#### Instructions for the task
An exact copy of the lines from the start of the material below through the line containing "- Number of countries banned from travel" is the required answer, and it includes no pictures.

#### Dataset extract
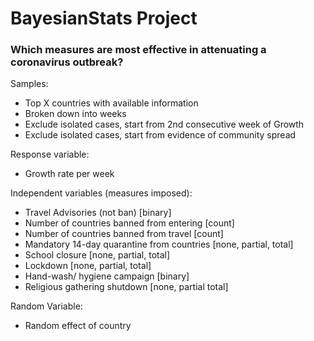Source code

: # BayesianStats Project
### Which measures are most effective in attenuating a coronavirus outbreak?

Samples:
- Top X countries with available information 
- Broken down into weeks
- Exclude isolated cases, start from 2nd consecutive week of Growth
- Exclude isolated cases, start from evidence of community spread

Response variable:
- Growth rate per week


Independent variables (measures imposed):
- Travel Advisories (not ban) [binary]
- Number of countries banned from entering [count]
- Number of countries banned from travel [count]
- Mandatory 14-day quarantine from countries [none, partial, total]
- School closure [none, partial, total]
- Lockdown [none, partial, total]
- Hand-wash/ hygiene campaign [binary]
- Religious gathering shutdown [none, partial total]

Random Variable:
- Random effect of country

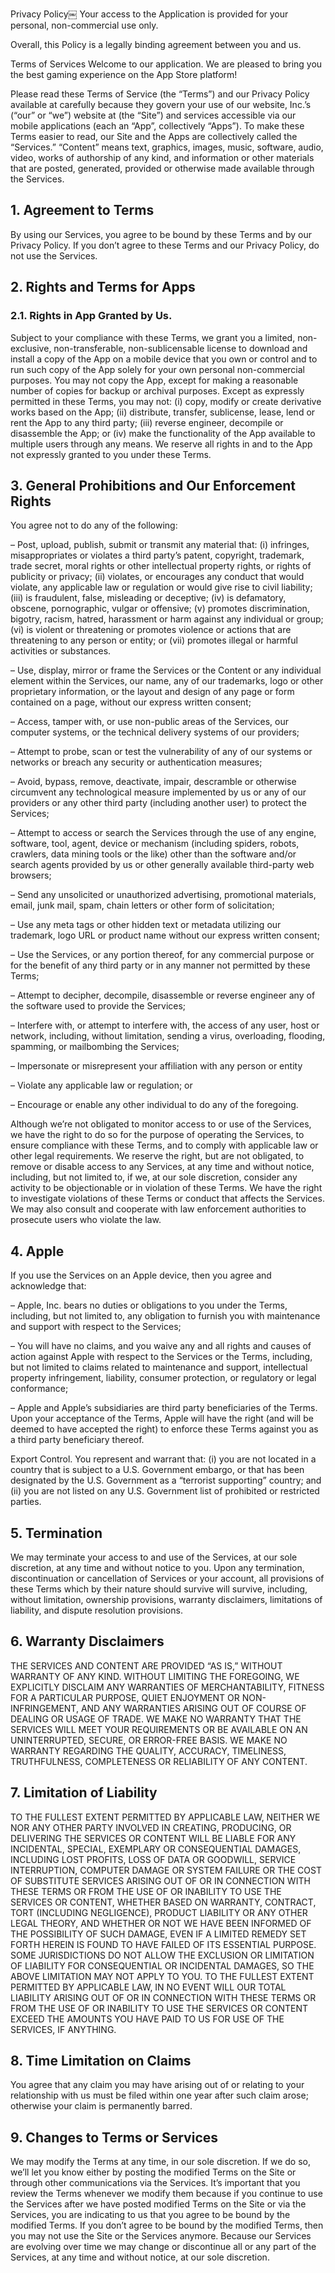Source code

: Privacy Policy￼
Your access to the Application is provided for your personal, non-commercial use only. 

Overall, this Policy is a legally binding agreement between you and us.

Terms of Services
Welcome to our application. We are pleased to bring you the best gaming experience on the App Store platform!

Please read these Terms of Service (the “Terms”) and our Privacy Policy available at carefully because they govern your use of our website, Inc.’s (“our” or “we”) website at (the “Site”) and services accessible via our mobile applications (each an “App”, collectively “Apps”). To make these Terms easier to read, our Site and the Apps are collectively called the “Services.” “Content” means text, graphics, images, music, software, audio, video, works of authorship of any kind, and information or other materials that are posted, generated, provided or otherwise made available through the Services.

## 1. Agreement to Terms

By using our Services, you agree to be bound by these Terms and by our Privacy Policy. If you don’t agree to these Terms and our Privacy Policy, do not use the Services.

## 2. Rights and Terms for Apps

### 2.1. Rights in App Granted by Us.

Subject to your compliance with these Terms, we grant you a limited, non-exclusive, non-transferable, non-sublicensable license to download and install a copy of the App on a mobile device that you own or control and to run such copy of the App solely for your own personal non-commercial purposes. You may not copy the App, except for making a reasonable number of copies for backup or archival purposes. Except as expressly permitted in these Terms, you may not: (i) copy, modify or create derivative works based on the App; (ii) distribute, transfer, sublicense, lease, lend or rent the App to any third party; (iii) reverse engineer, decompile or disassemble the App; or (iv) make the functionality of the App available to multiple users through any means. We reserve all rights in and to the App not expressly granted to you under these Terms.

## 3. General Prohibitions and Our Enforcement Rights

You agree not to do any of the following:

– Post, upload, publish, submit or transmit any material that: (i) infringes, misappropriates or violates a third party’s patent, copyright, trademark, trade secret, moral rights or other intellectual property rights, or rights of publicity or privacy; (ii) violates, or encourages any conduct that would violate, any applicable law or regulation or would give rise to civil liability; (iii) is fraudulent, false, misleading or deceptive; (iv) is defamatory, obscene, pornographic, vulgar or offensive; (v) promotes discrimination, bigotry, racism, hatred, harassment or harm against any individual or group; (vi) is violent or threatening or promotes violence or actions that are threatening to any person or entity; or (vii) promotes illegal or harmful activities or substances.

– Use, display, mirror or frame the Services or the Content or any individual element within the Services, our name, any of our trademarks, logo or other proprietary information, or the layout and design of any page or form contained on a page, without our express written consent;

– Access, tamper with, or use non-public areas of the Services, our computer systems, or the technical delivery systems of our providers;

– Attempt to probe, scan or test the vulnerability of any of our systems or networks or breach any security or authentication measures;

– Avoid, bypass, remove, deactivate, impair, descramble or otherwise circumvent any technological measure implemented by us or any of our providers or any other third party (including another user) to protect the Services;

– Attempt to access or search the Services through the use of any engine, software, tool, agent, device or mechanism (including spiders, robots, crawlers, data mining tools or the like) other than the software and/or search agents provided by us or other generally available third-party web browsers;

– Send any unsolicited or unauthorized advertising, promotional materials, email, junk mail, spam, chain letters or other form of solicitation;

– Use any meta tags or other hidden text or metadata utilizing our trademark, logo URL or product name without our express written consent;

– Use the Services, or any portion thereof, for any commercial purpose or for the benefit of any third party or in any manner not permitted by these Terms;

– Attempt to decipher, decompile, disassemble or reverse engineer any of the software used to provide the Services;

– Interfere with, or attempt to interfere with, the access of any user, host or network, including, without limitation, sending a virus, overloading, flooding, spamming, or mailbombing the Services;

– Impersonate or misrepresent your affiliation with any person or entity

– Violate any applicable law or regulation; or

– Encourage or enable any other individual to do any of the foregoing.

Although we’re not obligated to monitor access to or use of the Services, we have the right to do so for the purpose of operating the Services, to ensure compliance with these Terms, and to comply with applicable law or other legal requirements. We reserve the right, but are not obligated, to remove or disable access to any Services, at any time and without notice, including, but not limited to, if we, at our sole discretion, consider any activity to be objectionable or in violation of these Terms. We have the right to investigate violations of these Terms or conduct that affects the Services. We may also consult and cooperate with law enforcement authorities to prosecute users who violate the law.

## 4. Apple

If you use the Services on an Apple device, then you agree and acknowledge that:

– Apple, Inc. bears no duties or obligations to you under the Terms, including, but not limited to, any obligation to furnish you with maintenance and support with respect to the Services;

– You will have no claims, and you waive any and all rights and causes of action against Apple with respect to the Services or the Terms, including, but not limited to claims related to maintenance and support, intellectual property infringement, liability, consumer protection, or regulatory or legal conformance;

– Apple and Apple’s subsidiaries are third party beneficiaries of the Terms. Upon your acceptance of the Terms, Apple will have the right (and will be deemed to have accepted the right) to enforce these Terms against you as a third party beneficiary thereof.

Export Control. You represent and warrant that: (i) you are not located in a country that is subject to a U.S. Government embargo, or that has been designated by the U.S. Government as a “terrorist supporting” country; and (ii) you are not listed on any U.S. Government list of prohibited or restricted parties.

## 5. Termination

We may terminate your access to and use of the Services, at our sole discretion, at any time and without notice to you. Upon any termination, discontinuation or cancellation of Services or your account, all provisions of these Terms which by their nature should survive will survive, including, without limitation, ownership provisions, warranty disclaimers, limitations of liability, and dispute resolution provisions.

## 6. Warranty Disclaimers

THE SERVICES AND CONTENT ARE PROVIDED “AS IS,” WITHOUT WARRANTY OF ANY KIND. WITHOUT LIMITING THE FOREGOING, WE EXPLICITLY DISCLAIM ANY WARRANTIES OF MERCHANTABILITY, FITNESS FOR A PARTICULAR PURPOSE, QUIET ENJOYMENT OR NON-INFRINGEMENT, AND ANY WARRANTIES ARISING OUT OF COURSE OF DEALING OR USAGE OF TRADE. WE MAKE NO WARRANTY THAT THE SERVICES WILL MEET YOUR REQUIREMENTS OR BE AVAILABLE ON AN UNINTERRUPTED, SECURE, OR ERROR-FREE BASIS. WE MAKE NO WARRANTY REGARDING THE QUALITY, ACCURACY, TIMELINESS, TRUTHFULNESS, COMPLETENESS OR RELIABILITY OF ANY CONTENT.

## 7. Limitation of Liability

TO THE FULLEST EXTENT PERMITTED BY APPLICABLE LAW, NEITHER WE NOR ANY OTHER PARTY INVOLVED IN CREATING, PRODUCING, OR DELIVERING THE SERVICES OR CONTENT WILL BE LIABLE FOR ANY INCIDENTAL, SPECIAL, EXEMPLARY OR CONSEQUENTIAL DAMAGES, INCLUDING LOST PROFITS, LOSS OF DATA OR GOODWILL, SERVICE INTERRUPTION, COMPUTER DAMAGE OR SYSTEM FAILURE OR THE COST OF SUBSTITUTE SERVICES ARISING OUT OF OR IN CONNECTION WITH THESE TERMS OR FROM THE USE OF OR INABILITY TO USE THE SERVICES OR CONTENT, WHETHER BASED ON WARRANTY, CONTRACT, TORT (INCLUDING NEGLIGENCE), PRODUCT LIABILITY OR ANY OTHER LEGAL THEORY, AND WHETHER OR NOT WE HAVE BEEN INFORMED OF THE POSSIBILITY OF SUCH DAMAGE, EVEN IF A LIMITED REMEDY SET FORTH HEREIN IS FOUND TO HAVE FAILED OF ITS ESSENTIAL PURPOSE. SOME JURISDICTIONS DO NOT ALLOW THE EXCLUSION OR LIMITATION OF LIABILITY FOR CONSEQUENTIAL OR INCIDENTAL DAMAGES, SO THE ABOVE LIMITATION MAY NOT APPLY TO YOU. TO THE FULLEST EXTENT PERMITTED BY APPLICABLE LAW, IN NO EVENT WILL OUR TOTAL LIABILITY ARISING OUT OF OR IN CONNECTION WITH THESE TERMS OR FROM THE USE OF OR INABILITY TO USE THE SERVICES OR CONTENT EXCEED THE AMOUNTS YOU HAVE PAID TO US FOR USE OF THE SERVICES, IF ANYTHING.

## 8. Time Limitation on Claims

You agree that any claim you may have arising out of or relating to your relationship with us must be filed within one year after such claim arose; otherwise your claim is permanently barred.

## 9. Changes to Terms or Services

We may modify the Terms at any time, in our sole discretion. If we do so, we’ll let you know either by posting the modified Terms on the Site or through other communications via the Services. It’s important that you review the Terms whenever we modify them because if you continue to use the Services after we have posted modified Terms on the Site or via the Services, you are indicating to us that you agree to be bound by the modified Terms. If you don’t agree to be bound by the modified Terms, then you may not use the Site or the Services anymore. Because our Services are evolving over time we may change or discontinue all or any part of the Services, at any time and without notice, at our sole discretion.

#### Exercise result
Source code

: # BayesianStats Project
### Which measures are most effective in attenuating a coronavirus outbreak?

Samples:
- Top X countries with available information 
- Broken down into weeks
- Exclude isolated cases, start from 2nd consecutive week of Growth
- Exclude isolated cases, start from evidence of community spread

Response variable:
- Growth rate per week


Independent variables (measures imposed):
- Travel Advisories (not ban) [binary]
- Number of countries banned from entering [count]
- Number of countries banned from travel [count]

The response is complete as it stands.